There are myriad unique and beautiful ideas ways to use creative projects in home decor, but one of the most intriguing options is to incorporate 3D wall art into your design. Turn your guestroom into an undersea adventure, or transform your child's room into a jungle, by creating lifelike 3-dimensional wall trees. All you need to make your design dreams a reality is some plywood, a jigsaw, and a little bit of imagination.
Things You'll Need
Transparency and projector (optional)
Acrylic craft paint
1x1-inch wood boards
Draw out a sketch of your dimension tree. Real trees come in a variety of shapes and sizes, and their branches are not uniform. Keep this in mind, using pictures of trees as a reference, when creating your design.
Consider how you will turn your sketch into a 3D tree. The simplest option is to divide it in two pieces: one piece that will lay flat against the wall, and a second that will sit perpendicular in the center of the flat piece, jutting out into the room. The flat piece should be a head-on view of the tree, and the second piece should have some branches jutting out to lend a lifelike feel.
Purchase several sheets of 1/2-inch plywood and transfer your design to the wood. To transfer the design you can draw it freehand, using your sketch for reference, or first transfer the design to a transparency and use a projector to enlarge the design and trace it onto the plywood.
Cut out the designs from the plywood using a jigsaw and set them aside. Sand the edges of the cut pieces in order to avoid splinters when assembling the model.
Paint the pieces of the tree with acrylic craft paint. Depending on the thickness of the paint you may need to apply several coats. Let the paint dry completely before moving on to the assembly: drying could take up to 24 hours.
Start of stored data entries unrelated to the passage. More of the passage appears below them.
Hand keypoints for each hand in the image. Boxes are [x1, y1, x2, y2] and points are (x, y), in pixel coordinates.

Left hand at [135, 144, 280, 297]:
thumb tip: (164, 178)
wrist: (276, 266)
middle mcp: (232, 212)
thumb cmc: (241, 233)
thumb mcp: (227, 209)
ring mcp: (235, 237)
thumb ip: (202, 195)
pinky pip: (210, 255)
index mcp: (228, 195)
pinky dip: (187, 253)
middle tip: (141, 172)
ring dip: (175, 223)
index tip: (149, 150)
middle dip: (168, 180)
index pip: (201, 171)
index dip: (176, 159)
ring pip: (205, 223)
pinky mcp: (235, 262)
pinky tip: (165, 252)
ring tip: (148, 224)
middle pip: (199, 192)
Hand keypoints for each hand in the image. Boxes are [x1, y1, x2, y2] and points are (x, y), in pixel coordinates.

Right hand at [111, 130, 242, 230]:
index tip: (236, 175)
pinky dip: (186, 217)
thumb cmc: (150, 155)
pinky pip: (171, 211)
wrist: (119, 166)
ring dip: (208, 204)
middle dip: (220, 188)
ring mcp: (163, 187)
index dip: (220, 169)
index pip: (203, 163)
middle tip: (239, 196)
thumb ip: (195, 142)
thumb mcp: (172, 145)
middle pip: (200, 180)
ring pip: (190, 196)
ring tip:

Cut several pieces of 1x1-inch wood to 3-inch lengths, and paint them to match the color of the tree trunk. Allow the paint to dry completely.
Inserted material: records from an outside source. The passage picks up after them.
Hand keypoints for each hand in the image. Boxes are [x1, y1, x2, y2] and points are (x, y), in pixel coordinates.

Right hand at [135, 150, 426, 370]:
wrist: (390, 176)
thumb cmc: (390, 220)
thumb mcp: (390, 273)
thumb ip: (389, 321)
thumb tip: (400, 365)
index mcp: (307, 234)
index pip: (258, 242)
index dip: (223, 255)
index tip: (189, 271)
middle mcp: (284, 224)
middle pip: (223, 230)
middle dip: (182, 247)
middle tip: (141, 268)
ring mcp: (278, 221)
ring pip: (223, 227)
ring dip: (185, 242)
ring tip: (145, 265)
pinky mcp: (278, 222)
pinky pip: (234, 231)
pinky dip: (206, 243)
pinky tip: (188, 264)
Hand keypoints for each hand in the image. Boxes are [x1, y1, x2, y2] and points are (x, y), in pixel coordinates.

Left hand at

Apply a layer of wood glue to the back of the panel that will be positioned flat against the wall. Stand the panel upright and align the bottom edge with the bottom of the wall. Then press it against the wall, creating a seal with the glue. You may choose to secure it further with nails from a nail gun.
Stand the second panel up, aligning the bottom edge with the floor and the side with the center of the flat panel. Have someone hold the panel upright while you attach the supports.
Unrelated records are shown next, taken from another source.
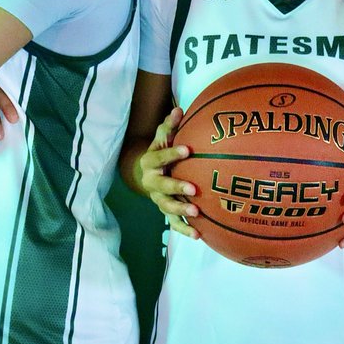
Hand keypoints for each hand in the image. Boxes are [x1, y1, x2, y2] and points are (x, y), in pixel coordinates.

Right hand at [136, 107, 199, 239]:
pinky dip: (184, 229)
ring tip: (197, 214)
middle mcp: (151, 182)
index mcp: (150, 162)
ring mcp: (158, 199)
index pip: (160, 156)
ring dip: (181, 211)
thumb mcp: (162, 138)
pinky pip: (174, 222)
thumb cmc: (160, 151)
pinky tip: (198, 235)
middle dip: (177, 187)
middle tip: (193, 189)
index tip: (188, 150)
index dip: (172, 153)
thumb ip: (169, 125)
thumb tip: (179, 109)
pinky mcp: (166, 212)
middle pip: (162, 186)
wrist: (145, 173)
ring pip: (167, 207)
Place one of the 3-inch 1x1-inch pieces of wood so that one side sits flush with the flat panel on the wall and one side is backed up against the perpendicular panel. The bottom of the piece of wood should rest against the floor. Use a nail gun to put two or three nails through the piece of wood into the flat panel then another two or three to secure it to the perpendicular panel.
Attach more 3-inch pieces of wood in a similar manner at 6-inch intervals. For added stability you may alternate on which side of the perpendicular panel you place the wood.